La valeur ajoutée discriminante des investissements immatériels en qualité du management
Nos observations montrent enfin que les managers sont souvent démunis pour évaluer la rentabilité des investissements immatériels en potentiel humain tels que la formation, le recrutement, ou des actions d’amélioration de la qualité de vie au travail, c’est-à-dire pour en mesurer le rapport coûts-performances. Or la méthode des coûts-performances cachés permet d’évaluer les gains engendrés par un projet incorporel grâce à la réduction des dysfonctionnements et des coûts cachés qu’il engendre. Cette évaluation peut se faire en amont du projet, de façon prévisionnelle comme outil d’aide à la prise de décision opérationnelle ou stratégique, puis en aval pour en mesurer la rentabilité effective. Ces évaluations montrent que la rentabilité effective d’un investissement incorporel se situe entre 210% et 4 040% (moyenne de 400%) soit beaucoup plus en règle générale que des investissements purement matériels, en technologie de l’information par exemple.
Conclusion
Compte tenu des enjeux, afin de déclencher un choc d’attractivité du travail à un niveau national, l’encouragement des pouvoirs publics nous semble indispensable. Non pas, bien entendu, pour faire le management des personnes à la place des dirigeants mais pour mettre autour de la table les organisations patronales et celles de salariés dans toutes les branches (publics et privées) afin de négocier des cahiers des charges d’amélioration de la qualité de vie au travail (QVT) et du management du potentiel humain autour des six domaines qui les fondent. Les pouvoirs publics ont su le faire sur l’un de ces six domaines pour impulser des augmentations de salaires dans le secteur de l’hôtellerie-restauration. Ils doivent le faire plus largement sur la question de l’attractivité du travail dont on voit bien qu’il s’agit d’une question d’intérêt général.
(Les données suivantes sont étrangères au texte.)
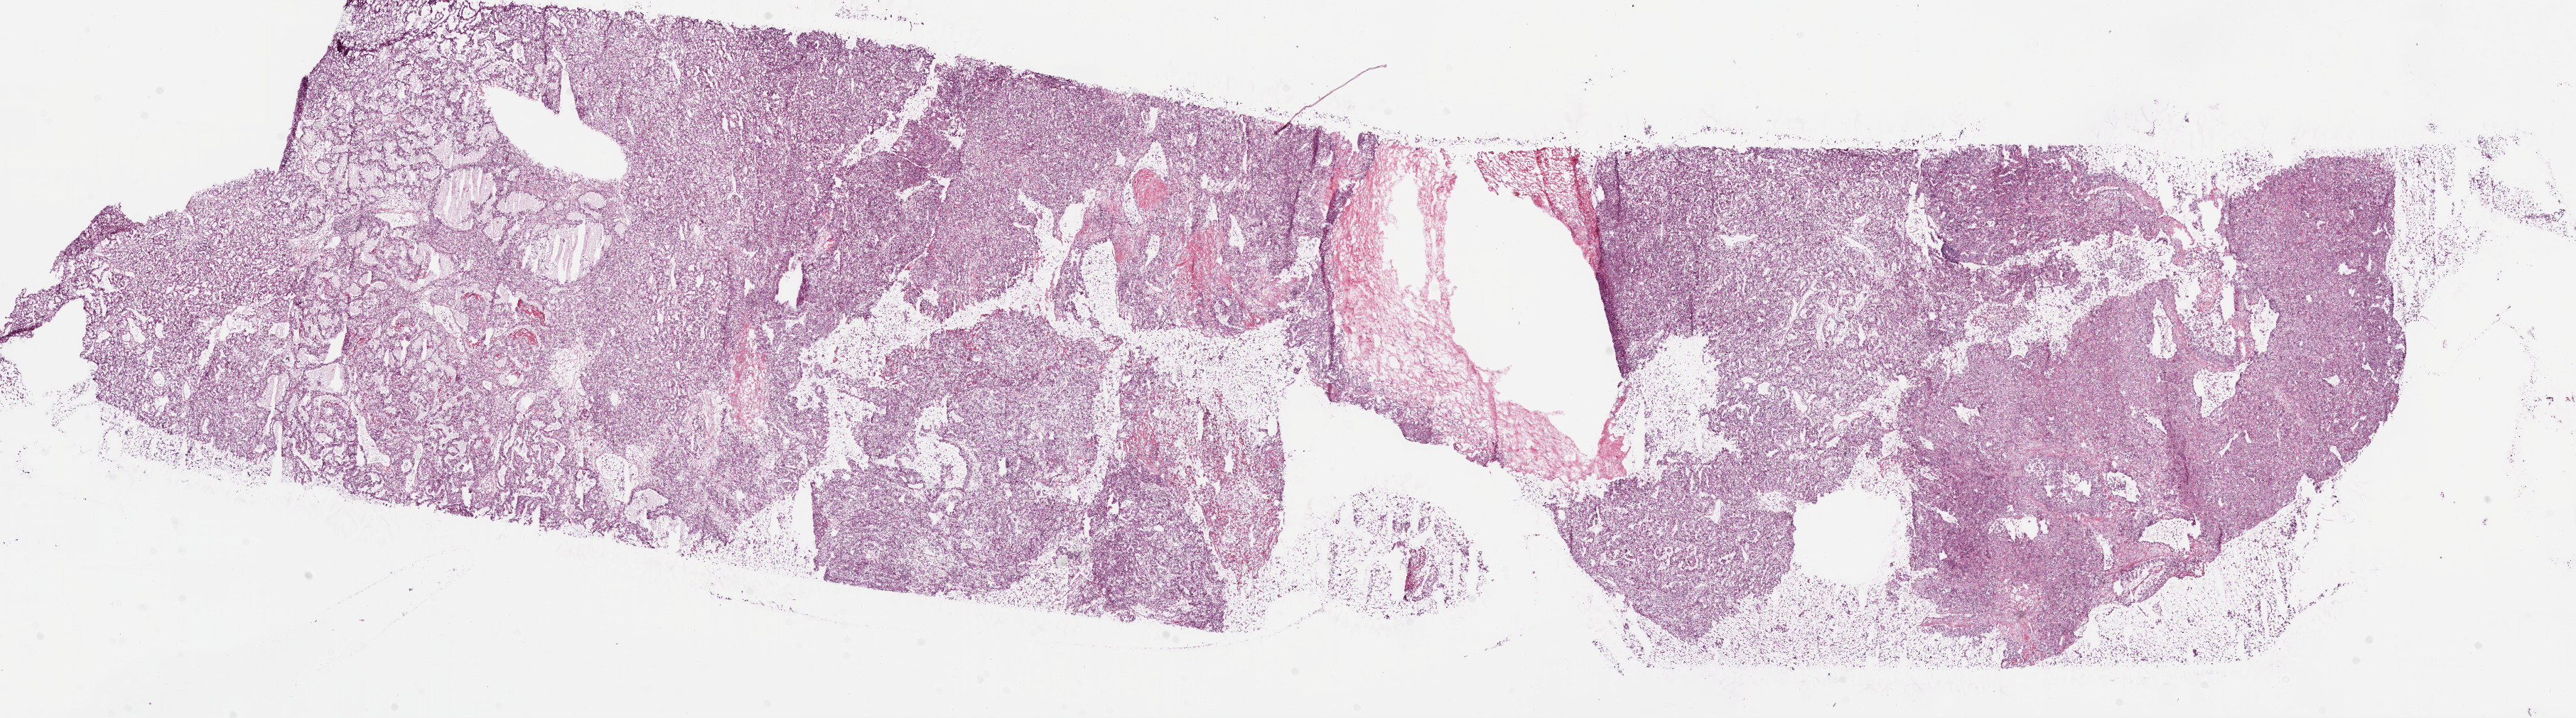
H&E whole-slide image, a low-resolution overview of the entire scanned area, about 29.1 x 8.1 mm; frozen section; sample: primary tumour, kidney. Patient: male, age at initial diagnosis 49 years. Histologic grade: G2 (moderately differentiated). Composition of this section per pathologist review: tumour cells 82%, tumour nuclei 80%, normal cells 0%, stromal cells 15%, necrosis 3%.
AJCC pathologic stage: III. Laterality: right. Histologic diagnosis: Clear cell adenocarcinoma, NOS.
Ils doivent également montrer eux-mêmes l’exemple dans les trois fonctions publiques (hôpital, secteur régalien, collectivités) qui souffrent d’un manque cruel d’attractivité de leurs métiers[4].
[1]-Du nom des théoriciens du début du siècle dernier, le français Henri Fayol et l’américain Frederick Taylor dont les idées promouvant un management dépersonnalisé fondé sur la procédure, la verticalité sans horizontalité et la séparation des tâches, ont durablement influencé, volontairement ou pas, l’organisation du travail dans les entreprises et les organisations. [2]-Du nom du sociologue allemand Max Weber dont le modèle de la bureaucratie - une organisation du travail fondée sur l’omniprésence des règles juridiques - a durablement influencé, volontairement, le secteur public. [3]-« Equilibration » dans le sens de « dynamique de recherche d’équilibre » que donne à ce terme François Perroux (1973). [4]-Références indicatives : L. Cappelletti, Effets du management de proximité, in B. Palier (Coord.), Que sait-on du travail ? Les Presses de Sciences Po, p. 250-260, 2024. L. Cappelletti, H. Savall, V. Zardet, Socio-Economic Aproach to Management in Palgrave Macmillan, Springer Nature, 2024. H. Savall, (1974, 1975). Enrichir le travail humain dans les entreprises et les organisations, préface de Jacques Delors. Dunod. Traduit en anglais : Work and People. An Evaluation of Job Enrichment. Oxford University Press, I.A.P. Traduit en espagnol : Por un trabajo más humano. Editions Tecniban. H. Savall, et V. Zardet, (Dir.), Traité du management socio-économique. Théorie et pratiques, préface de René Ricol. EMS, 2022.